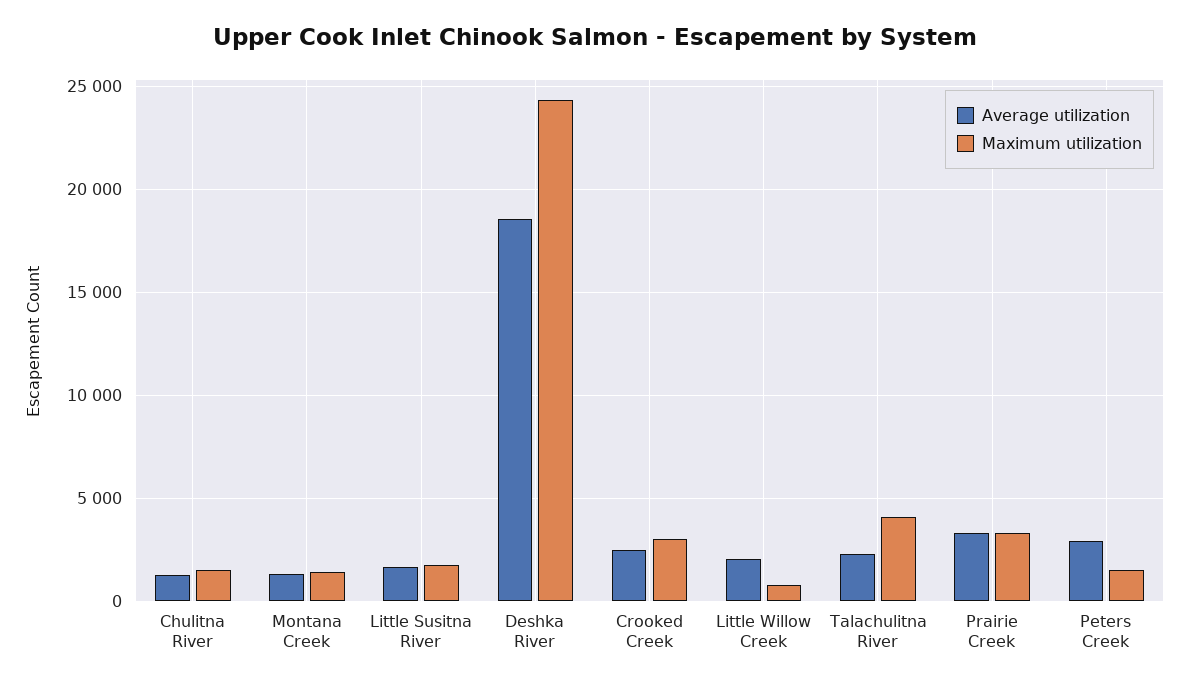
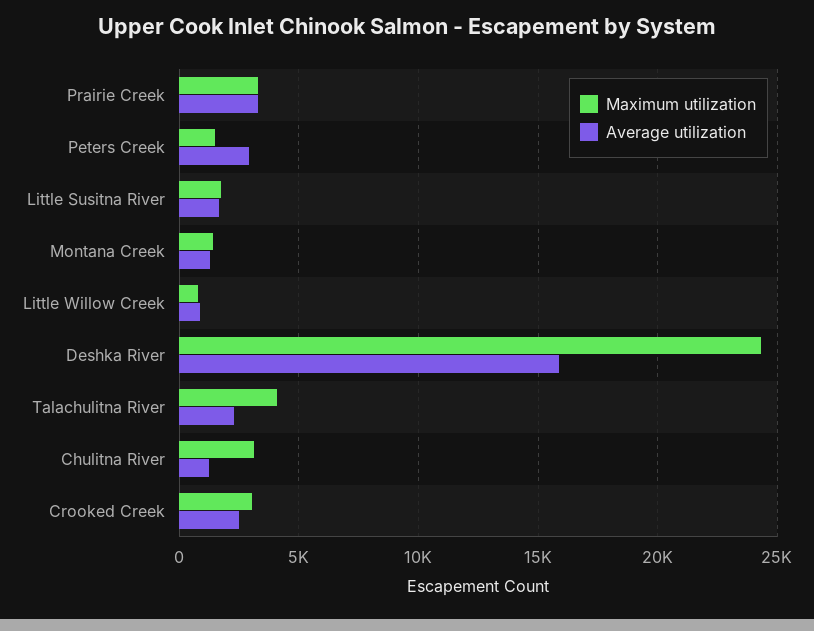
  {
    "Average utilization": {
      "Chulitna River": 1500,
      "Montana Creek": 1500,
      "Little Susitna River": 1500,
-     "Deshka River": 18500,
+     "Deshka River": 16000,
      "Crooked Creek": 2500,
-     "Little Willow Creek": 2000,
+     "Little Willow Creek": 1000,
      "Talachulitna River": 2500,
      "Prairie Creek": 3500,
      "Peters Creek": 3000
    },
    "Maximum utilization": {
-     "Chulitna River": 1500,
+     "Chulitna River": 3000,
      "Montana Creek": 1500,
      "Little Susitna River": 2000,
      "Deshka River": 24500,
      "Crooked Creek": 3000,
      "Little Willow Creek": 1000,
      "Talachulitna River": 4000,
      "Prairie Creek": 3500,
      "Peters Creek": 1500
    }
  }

----

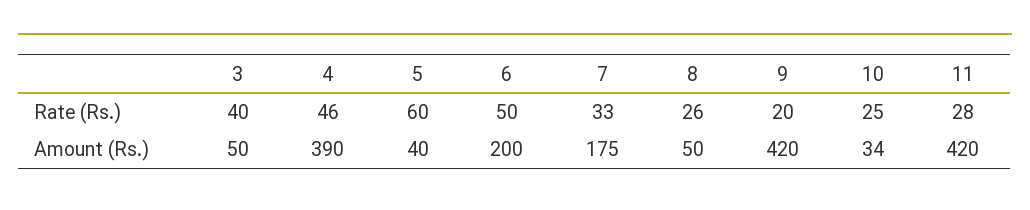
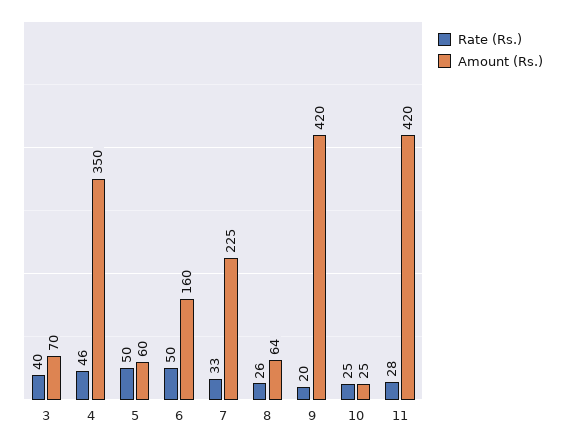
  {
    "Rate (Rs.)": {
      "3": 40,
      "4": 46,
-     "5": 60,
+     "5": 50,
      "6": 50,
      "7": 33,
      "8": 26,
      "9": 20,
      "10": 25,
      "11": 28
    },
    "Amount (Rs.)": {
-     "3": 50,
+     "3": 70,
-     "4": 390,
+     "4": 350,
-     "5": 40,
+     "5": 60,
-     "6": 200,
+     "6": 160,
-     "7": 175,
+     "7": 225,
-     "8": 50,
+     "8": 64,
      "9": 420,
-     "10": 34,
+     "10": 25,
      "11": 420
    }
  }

----

# [INSTRUCTIONS FOR THE TASK]
Please give the number of lines in the data above that contain the word "Talachulitna", with nothing else.

# [ANSWER FOR THE TASK]
2